The diesel engine whined low as the Catawba College students made their last adjustments to their scuba gear. The captain signaled to enter the water, and two by two, they rolled backwards off the boat.

They entered a silent world, making their way through the bubbles to a buoy line stretching down and disappearing into the depth. Like climbing a rope, only downward, they descended until the wreck became visible.

“It was an enormous barge that had flipped on its side long ago,” says Dr. Wear Jr., associate professor of biology. Its cargo had spilled on the sea floor 80 feet below the surface.”

The barge was alive with bright coral, sea fans and sponges. Large schools of fish called glassy sweepers swam around the boat. “But the most fas- cinating of all were the stingrays,” says Wear, “as many as 50 of them, all circling and gliding just above the surface of the wreck. And there were two Jewfish, probably 500 pounds, that moved slowly over the barge like large guardians.”

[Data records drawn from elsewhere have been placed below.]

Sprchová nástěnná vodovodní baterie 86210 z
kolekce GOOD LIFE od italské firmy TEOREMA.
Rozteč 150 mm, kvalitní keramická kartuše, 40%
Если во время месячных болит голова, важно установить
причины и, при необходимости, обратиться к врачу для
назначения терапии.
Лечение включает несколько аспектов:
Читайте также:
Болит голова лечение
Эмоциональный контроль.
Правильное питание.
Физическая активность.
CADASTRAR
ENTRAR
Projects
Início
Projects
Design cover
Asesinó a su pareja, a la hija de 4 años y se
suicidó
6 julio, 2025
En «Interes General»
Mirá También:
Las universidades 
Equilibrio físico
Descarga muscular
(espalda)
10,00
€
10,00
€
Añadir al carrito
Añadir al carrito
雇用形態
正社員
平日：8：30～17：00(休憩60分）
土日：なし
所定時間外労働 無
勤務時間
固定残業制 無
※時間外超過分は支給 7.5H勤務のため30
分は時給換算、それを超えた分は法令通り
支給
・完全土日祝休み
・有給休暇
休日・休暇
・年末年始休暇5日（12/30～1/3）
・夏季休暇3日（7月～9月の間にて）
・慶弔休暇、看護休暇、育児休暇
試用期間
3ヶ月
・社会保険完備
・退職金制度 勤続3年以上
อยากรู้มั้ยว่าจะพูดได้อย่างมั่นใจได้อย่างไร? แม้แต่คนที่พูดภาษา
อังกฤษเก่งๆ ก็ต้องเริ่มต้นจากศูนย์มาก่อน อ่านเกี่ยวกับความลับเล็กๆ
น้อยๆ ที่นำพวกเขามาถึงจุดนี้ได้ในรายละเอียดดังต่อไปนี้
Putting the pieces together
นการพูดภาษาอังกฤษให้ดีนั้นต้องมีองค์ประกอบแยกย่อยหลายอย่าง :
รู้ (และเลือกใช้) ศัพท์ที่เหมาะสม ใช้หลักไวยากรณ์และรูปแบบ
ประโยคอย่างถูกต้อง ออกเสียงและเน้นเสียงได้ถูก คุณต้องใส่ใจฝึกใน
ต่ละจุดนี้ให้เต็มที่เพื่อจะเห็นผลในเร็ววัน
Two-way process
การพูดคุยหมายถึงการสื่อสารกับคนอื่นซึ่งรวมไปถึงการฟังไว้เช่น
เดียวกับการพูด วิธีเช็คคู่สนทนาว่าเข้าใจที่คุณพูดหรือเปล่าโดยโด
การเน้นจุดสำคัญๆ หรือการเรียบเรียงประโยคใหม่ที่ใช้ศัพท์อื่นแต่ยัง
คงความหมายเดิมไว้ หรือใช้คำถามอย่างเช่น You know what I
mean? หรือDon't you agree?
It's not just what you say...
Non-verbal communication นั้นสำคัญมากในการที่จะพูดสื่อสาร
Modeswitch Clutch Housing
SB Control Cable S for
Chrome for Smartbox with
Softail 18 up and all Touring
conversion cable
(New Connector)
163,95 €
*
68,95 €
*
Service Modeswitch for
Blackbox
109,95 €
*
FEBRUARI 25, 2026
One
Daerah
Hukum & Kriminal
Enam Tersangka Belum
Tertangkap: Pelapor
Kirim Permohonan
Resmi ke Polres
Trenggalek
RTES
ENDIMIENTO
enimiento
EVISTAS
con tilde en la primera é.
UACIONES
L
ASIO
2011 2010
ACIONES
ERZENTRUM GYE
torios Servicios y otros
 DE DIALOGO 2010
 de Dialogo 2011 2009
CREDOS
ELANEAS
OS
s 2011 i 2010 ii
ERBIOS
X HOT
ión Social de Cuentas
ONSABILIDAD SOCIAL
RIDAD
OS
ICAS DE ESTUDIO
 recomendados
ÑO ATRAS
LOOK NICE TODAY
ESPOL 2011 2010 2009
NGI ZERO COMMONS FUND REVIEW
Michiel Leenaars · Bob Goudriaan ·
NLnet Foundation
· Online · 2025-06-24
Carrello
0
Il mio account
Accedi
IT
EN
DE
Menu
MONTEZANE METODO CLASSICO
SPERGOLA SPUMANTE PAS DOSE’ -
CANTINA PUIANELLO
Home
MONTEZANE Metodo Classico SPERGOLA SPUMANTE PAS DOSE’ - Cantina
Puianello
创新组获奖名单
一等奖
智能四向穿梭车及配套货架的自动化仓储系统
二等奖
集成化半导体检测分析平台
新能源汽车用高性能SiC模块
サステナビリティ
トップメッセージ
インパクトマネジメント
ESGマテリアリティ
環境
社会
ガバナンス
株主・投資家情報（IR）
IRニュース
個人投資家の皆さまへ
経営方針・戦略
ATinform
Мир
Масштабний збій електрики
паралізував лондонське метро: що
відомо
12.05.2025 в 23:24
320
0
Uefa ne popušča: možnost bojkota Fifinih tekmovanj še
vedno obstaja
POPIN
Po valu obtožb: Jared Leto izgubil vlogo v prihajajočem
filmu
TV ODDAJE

This was the culmination of a course at Catawba College on coral reef ecosystems. “The stingrays were so docile,” says environmental science major Jon Klimstra, a junior from Hendersonville. “It was like we had walked into a pet shop and they had let the puppies loose. They came right up to you. You could pet them and touch them. To have a creature like that come up to you, especially when you’re in their environment, is something else.” Besides Klimstra, Catawba students who participated in the trip were Wes Knapp of Cornish, N.H., Nic Sexton of Winston-Salem, Peter Stango of Southampton, N.J., and Sarah Martin of Yorktown, Va.

The trip gave the students a chance to explore coral reefs and artificial reefs, such as boats that have been intentionally sunk for use as reef sys- tems. “In class we’d see pictures of the fish and other aquatic organisms,” Klimstra says. “But once we were under water, it was really an eye-opening experience. I learned so much.”

For Klimstra, the most exciting part of the trip was diving on the first wreck. “You see these ships on TV and in pictures that are underwater, and you don’t really get a sense of how massive they are until you’re diving on them yourself,” he says. “A ship sitting on the ocean floor is such a picturesque scene. It’s just awe-inspiring really.”

Wear, director of Catawba’s Center for the Environment, notes the importance of experiences like these. “If you go to a large aquarium, you can watch fish in big tanks,” he says. “You can see them moving back and forth, but you really don’t understand because you haven’t examined them in their habitat. On a trip like this, you see the parrot fishes eating algae that grow on coral. You see the puffer fishes peeking out of barrel sponges. You get to see a vast array of different types of organisms in their natural environment.”